A dozen years and eight weeks ago I rocked that baby boy, the one who had brought joy back into my home. In the darkness of a hospital room in the middle of a thunderstorm I wept as we rocked back and forth, his shallow baby breath mixing with the tears that flowed down my face and onto my neck. He was wasting away and there were no answers.

A dozen years and eight weeks ago I wondered, 'will the summer of 1996 be the summer we look back on and say, 'that's the summer we lost the baby' or will we tell it in other ways - 'that's the summer our second boy was sick' ?

I am so thankful we get to celebrate today. Celebrate that a dozen years ago a sweet baby boy came into our family, got very sick, then was given back to us by very smart doctors who never gave up on him.

I celebrate in my heart on June 16th every year.

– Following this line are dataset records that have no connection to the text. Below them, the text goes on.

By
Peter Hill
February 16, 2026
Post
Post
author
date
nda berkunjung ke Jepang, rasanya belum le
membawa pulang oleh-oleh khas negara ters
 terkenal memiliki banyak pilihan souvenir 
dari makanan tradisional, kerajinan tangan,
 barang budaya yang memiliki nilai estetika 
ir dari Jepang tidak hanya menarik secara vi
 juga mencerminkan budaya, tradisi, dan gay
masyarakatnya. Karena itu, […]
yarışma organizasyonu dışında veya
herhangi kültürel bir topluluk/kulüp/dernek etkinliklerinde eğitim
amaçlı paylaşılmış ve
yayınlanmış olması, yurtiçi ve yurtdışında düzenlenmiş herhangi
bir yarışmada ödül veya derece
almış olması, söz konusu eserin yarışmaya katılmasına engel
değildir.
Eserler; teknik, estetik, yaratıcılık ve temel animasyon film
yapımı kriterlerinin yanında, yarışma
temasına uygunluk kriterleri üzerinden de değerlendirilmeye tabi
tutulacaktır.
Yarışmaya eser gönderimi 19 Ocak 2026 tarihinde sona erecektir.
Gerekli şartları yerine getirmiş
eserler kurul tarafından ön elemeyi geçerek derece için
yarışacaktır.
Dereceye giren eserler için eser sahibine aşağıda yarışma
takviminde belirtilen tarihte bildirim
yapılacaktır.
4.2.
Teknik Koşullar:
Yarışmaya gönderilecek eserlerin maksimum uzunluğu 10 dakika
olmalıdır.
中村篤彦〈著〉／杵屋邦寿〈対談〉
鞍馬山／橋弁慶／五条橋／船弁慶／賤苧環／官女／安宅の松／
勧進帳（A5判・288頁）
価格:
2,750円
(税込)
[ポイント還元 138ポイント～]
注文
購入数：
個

Not just because it is my son's birthday. But because he is the son I almost didn't get to keep. The son I almost lost two years to the day after I stood by my mother's fresh grave. The son whose name means laughter and who's bright spirit radiates through our house.

I am so thankful. So thankful we got him back. So thankful he grows healthier every year. So thankful God dropped him into our family.

A dozen years ago.

Happy birthday, my sweet middle boy. I have no idea what the next five years will bring but I will be thankful for speed bumps caused my teenage hormones. You remind me that every step of life is precious and nothing can be taken for granted. You'll never know how thankful your dad and I were, just a dozen years ago, that smart doctors figured out your ailment and gave you a future.

It is your birthday but we got the gift.